Text extracted from each page:
• • • • •

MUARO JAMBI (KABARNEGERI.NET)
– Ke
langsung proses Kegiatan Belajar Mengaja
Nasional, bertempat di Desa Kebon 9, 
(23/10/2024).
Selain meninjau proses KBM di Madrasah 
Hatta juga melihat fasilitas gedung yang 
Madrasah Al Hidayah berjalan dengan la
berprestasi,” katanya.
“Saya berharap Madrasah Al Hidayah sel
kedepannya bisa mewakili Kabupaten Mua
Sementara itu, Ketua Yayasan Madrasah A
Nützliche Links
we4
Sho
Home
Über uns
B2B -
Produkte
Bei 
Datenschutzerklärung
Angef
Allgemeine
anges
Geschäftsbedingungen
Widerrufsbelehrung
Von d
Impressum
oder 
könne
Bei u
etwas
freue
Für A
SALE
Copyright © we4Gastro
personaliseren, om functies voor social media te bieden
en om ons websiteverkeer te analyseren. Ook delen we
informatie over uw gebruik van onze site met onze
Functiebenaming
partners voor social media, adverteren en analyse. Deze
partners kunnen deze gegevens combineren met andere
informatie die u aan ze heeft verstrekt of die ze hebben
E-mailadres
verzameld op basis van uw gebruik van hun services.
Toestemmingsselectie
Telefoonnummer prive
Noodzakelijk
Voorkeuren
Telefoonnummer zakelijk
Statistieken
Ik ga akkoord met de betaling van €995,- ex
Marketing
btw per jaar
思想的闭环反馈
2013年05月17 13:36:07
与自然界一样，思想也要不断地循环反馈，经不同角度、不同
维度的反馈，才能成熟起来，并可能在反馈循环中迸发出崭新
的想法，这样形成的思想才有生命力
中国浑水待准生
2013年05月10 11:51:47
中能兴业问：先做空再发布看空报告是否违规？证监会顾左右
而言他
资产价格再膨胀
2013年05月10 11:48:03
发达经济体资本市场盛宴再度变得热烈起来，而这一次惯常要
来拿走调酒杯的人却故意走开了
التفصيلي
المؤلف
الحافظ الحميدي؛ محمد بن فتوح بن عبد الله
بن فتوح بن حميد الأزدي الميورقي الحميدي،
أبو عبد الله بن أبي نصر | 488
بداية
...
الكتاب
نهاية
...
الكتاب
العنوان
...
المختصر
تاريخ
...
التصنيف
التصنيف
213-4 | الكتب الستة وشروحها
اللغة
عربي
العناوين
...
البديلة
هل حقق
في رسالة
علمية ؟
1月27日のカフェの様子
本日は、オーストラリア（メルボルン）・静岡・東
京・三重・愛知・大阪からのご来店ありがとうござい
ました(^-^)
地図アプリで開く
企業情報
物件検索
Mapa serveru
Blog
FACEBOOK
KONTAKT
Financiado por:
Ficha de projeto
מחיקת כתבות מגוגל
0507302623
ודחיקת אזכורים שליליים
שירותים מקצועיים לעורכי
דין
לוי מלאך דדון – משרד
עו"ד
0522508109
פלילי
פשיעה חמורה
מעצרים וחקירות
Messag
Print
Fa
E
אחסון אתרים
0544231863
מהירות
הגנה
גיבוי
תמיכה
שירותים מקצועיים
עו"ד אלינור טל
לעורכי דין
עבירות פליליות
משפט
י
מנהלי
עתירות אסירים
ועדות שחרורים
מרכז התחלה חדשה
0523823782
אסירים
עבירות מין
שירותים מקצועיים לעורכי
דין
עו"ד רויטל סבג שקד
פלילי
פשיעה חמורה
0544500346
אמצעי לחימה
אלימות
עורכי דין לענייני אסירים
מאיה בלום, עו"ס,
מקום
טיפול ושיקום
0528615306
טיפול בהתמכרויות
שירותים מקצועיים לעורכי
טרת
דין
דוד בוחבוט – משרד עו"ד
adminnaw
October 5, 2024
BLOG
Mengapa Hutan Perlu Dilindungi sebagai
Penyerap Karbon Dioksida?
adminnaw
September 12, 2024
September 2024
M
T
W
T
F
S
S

• • • • •

**EXERCISE DESCRIPTION:** Rewrite the material above, replacing "adminnaw" with "site admin" wherever it occurs and leaving every other line unchanged.

**RESPONSE BELOW:**
MUARO JAMBI (KABARNEGERI.NET)
– Ke
langsung proses Kegiatan Belajar Mengaja
Nasional, bertempat di Desa Kebon 9, 
(23/10/2024).
Selain meninjau proses KBM di Madrasah 
Hatta juga melihat fasilitas gedung yang 
Madrasah Al Hidayah berjalan dengan la
berprestasi,” katanya.
“Saya berharap Madrasah Al Hidayah sel
kedepannya bisa mewakili Kabupaten Mua
Sementara itu, Ketua Yayasan Madrasah A
Nützliche Links
we4
Sho
Home
Über uns
B2B -
Produkte
Bei 
Datenschutzerklärung
Angef
Allgemeine
anges
Geschäftsbedingungen
Widerrufsbelehrung
Von d
Impressum
oder 
könne
Bei u
etwas
freue
Für A
SALE
Copyright © we4Gastro
personaliseren, om functies voor social media te bieden
en om ons websiteverkeer te analyseren. Ook delen we
informatie over uw gebruik van onze site met onze
Functiebenaming
partners voor social media, adverteren en analyse. Deze
partners kunnen deze gegevens combineren met andere
informatie die u aan ze heeft verstrekt of die ze hebben
E-mailadres
verzameld op basis van uw gebruik van hun services.
Toestemmingsselectie
Telefoonnummer prive
Noodzakelijk
Voorkeuren
Telefoonnummer zakelijk
Statistieken
Ik ga akkoord met de betaling van €995,- ex
Marketing
btw per jaar
思想的闭环反馈
2013年05月17 13:36:07
与自然界一样，思想也要不断地循环反馈，经不同角度、不同
维度的反馈，才能成熟起来，并可能在反馈循环中迸发出崭新
的想法，这样形成的思想才有生命力
中国浑水待准生
2013年05月10 11:51:47
中能兴业问：先做空再发布看空报告是否违规？证监会顾左右
而言他
资产价格再膨胀
2013年05月10 11:48:03
发达经济体资本市场盛宴再度变得热烈起来，而这一次惯常要
来拿走调酒杯的人却故意走开了
التفصيلي
المؤلف
الحافظ الحميدي؛ محمد بن فتوح بن عبد الله
بن فتوح بن حميد الأزدي الميورقي الحميدي،
أبو عبد الله بن أبي نصر | 488
بداية
...
الكتاب
نهاية
...
الكتاب
العنوان
...
المختصر
تاريخ
...
التصنيف
التصنيف
213-4 | الكتب الستة وشروحها
اللغة
عربي
العناوين
...
البديلة
هل حقق
في رسالة
علمية ؟
1月27日のカフェの様子
本日は、オーストラリア（メルボルン）・静岡・東
京・三重・愛知・大阪からのご来店ありがとうござい
ました(^-^)
地図アプリで開く
企業情報
物件検索
Mapa serveru
Blog
FACEBOOK
KONTAKT
Financiado por:
Ficha de projeto
מחיקת כתבות מגוגל
0507302623
ודחיקת אזכורים שליליים
שירותים מקצועיים לעורכי
דין
לוי מלאך דדון – משרד
עו"ד
0522508109
פלילי
פשיעה חמורה
מעצרים וחקירות
Messag
Print
Fa
E
אחסון אתרים
0544231863
מהירות
הגנה
גיבוי
תמיכה
שירותים מקצועיים
עו"ד אלינור טל
לעורכי דין
עבירות פליליות
משפט
י
מנהלי
עתירות אסירים
ועדות שחרורים
מרכז התחלה חדשה
0523823782
אסירים
עבירות מין
שירותים מקצועיים לעורכי
דין
עו"ד רויטל סבג שקד
פלילי
פשיעה חמורה
0544500346
אמצעי לחימה
אלימות
עורכי דין לענייני אסירים
מאיה בלום, עו"ס,
מקום
טיפול ושיקום
0528615306
טיפול בהתמכרויות
שירותים מקצועיים לעורכי
טרת
דין
דוד בוחבוט – משרד עו"ד
site admin
October 5, 2024
BLOG
Mengapa Hutan Perlu Dilindungi sebagai
Penyerap Karbon Dioksida?
site admin
September 12, 2024
September 2024
M
T
W
T
F
S
S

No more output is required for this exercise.